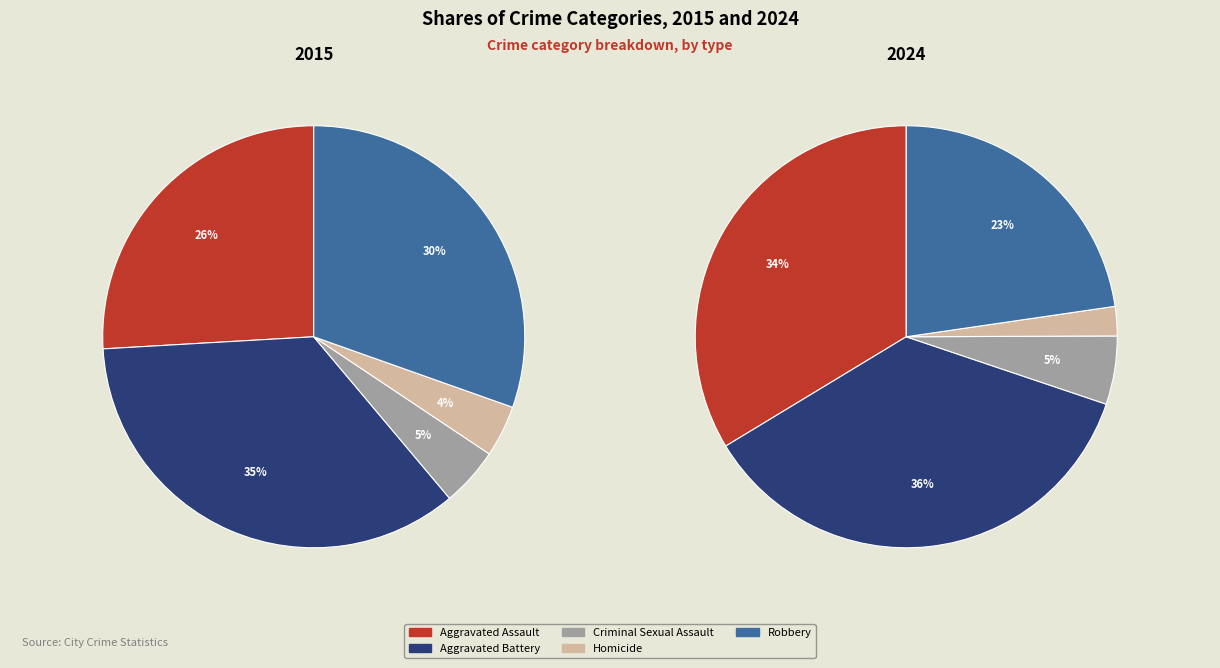

Do Aggravated Battery and Robbery together represent more than half of the pie?

Yes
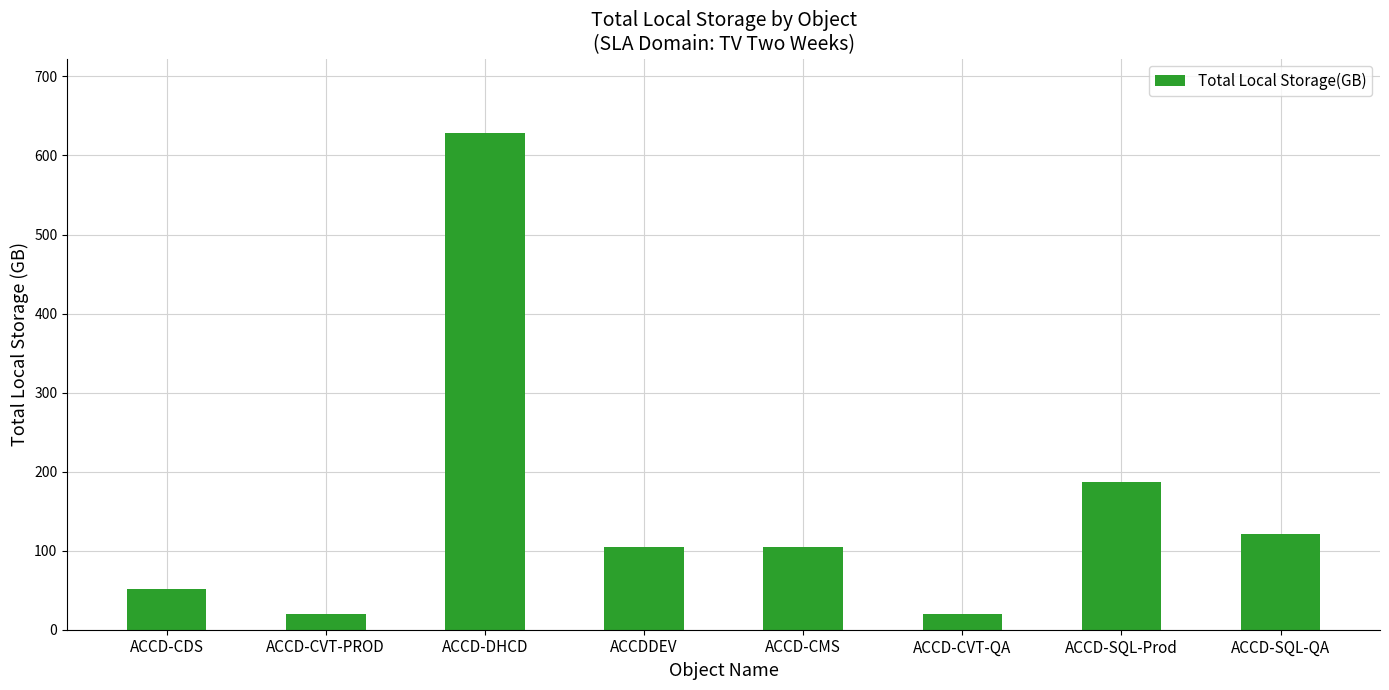

What is the greatest value displayed?

628.4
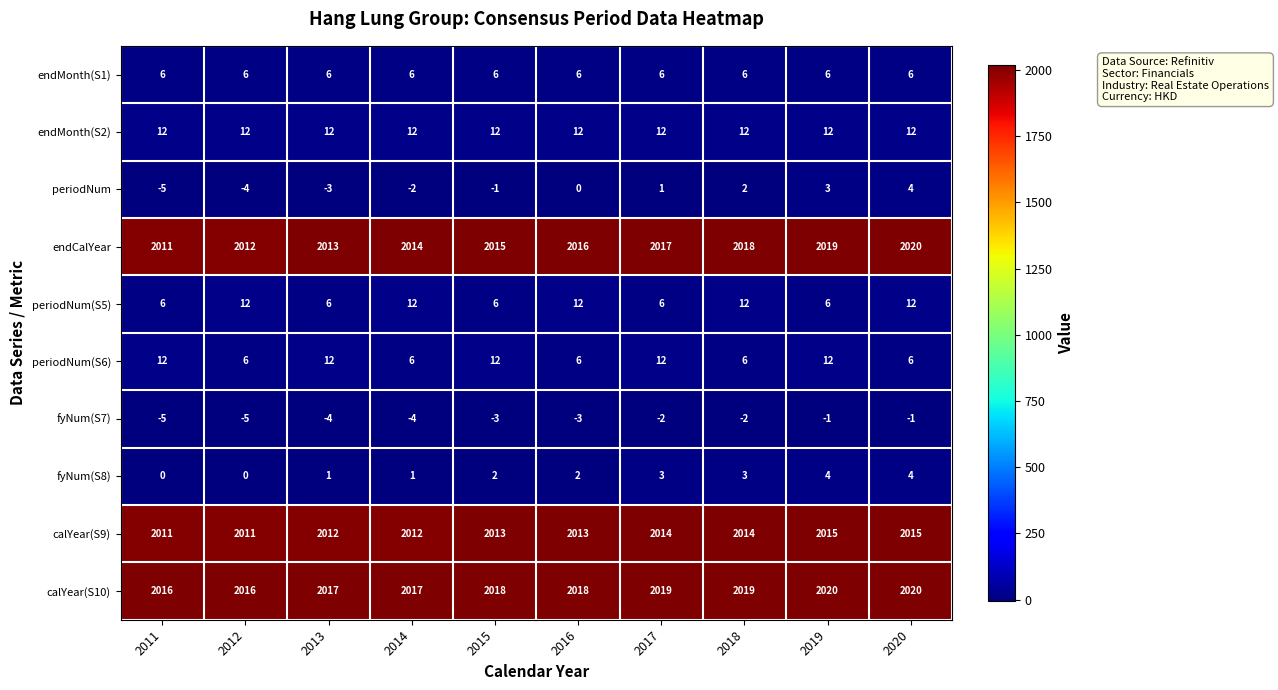

The value of fyNum(S8) at 2016 is 2. True or false?

True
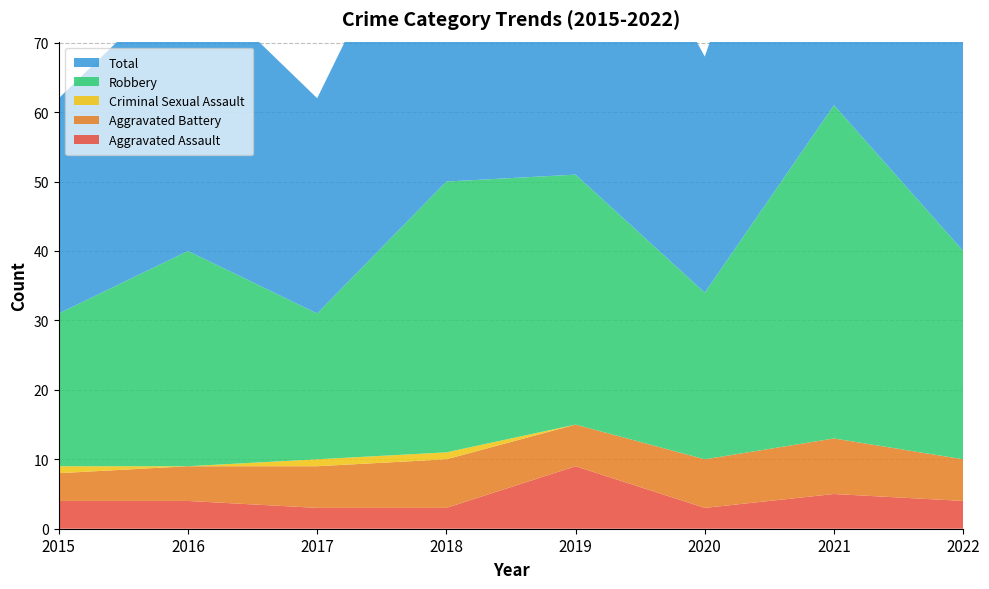

Reading left to right, list all the values displayed in this chart.

Aggravated Assault: 4	4	3	3	9	3	5	4
Aggravated Battery: 4	5	6	7	6	7	8	6
Criminal Sexual Assault: 1	0	1	1	0	0	0	0
Robbery: 22	31	21	39	36	24	48	30
Total: 31	40	31	50	51	34	61	40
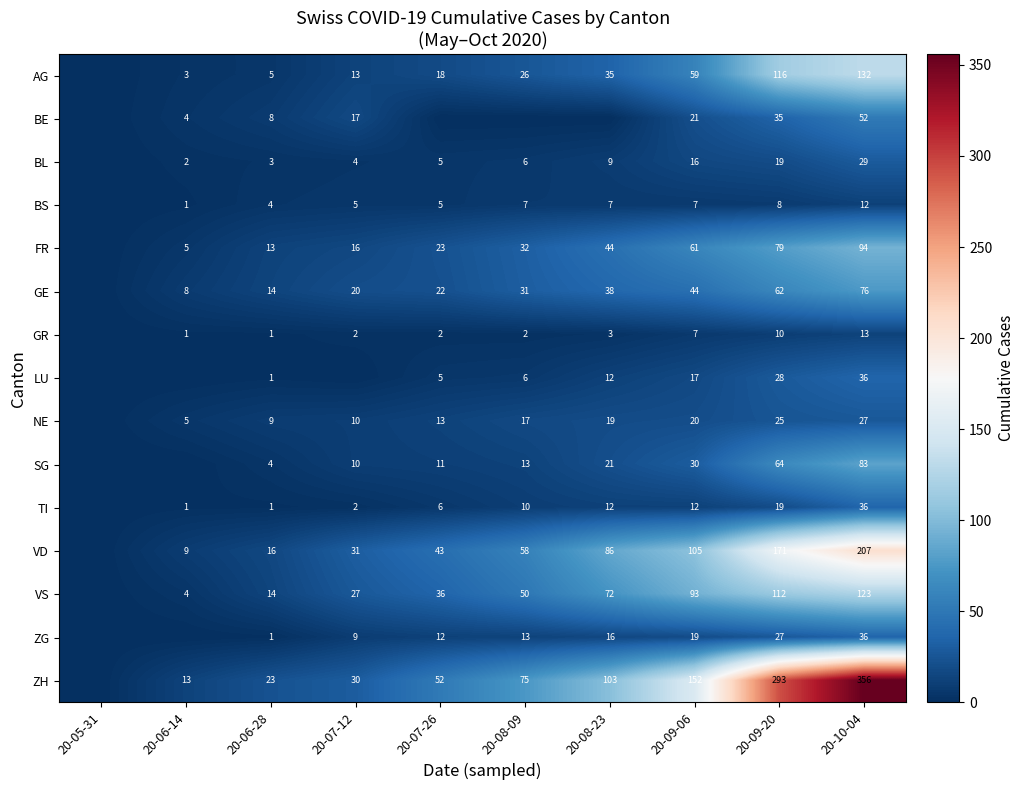

What is the spread (max minus min) of values at 20-09-06?

145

Your task → List each line in the items above that contains the word "values".

Output of the task →
Reading left to right, list all the values displayed in this chart.
What is the spread (max minus min) of values at 20-09-06?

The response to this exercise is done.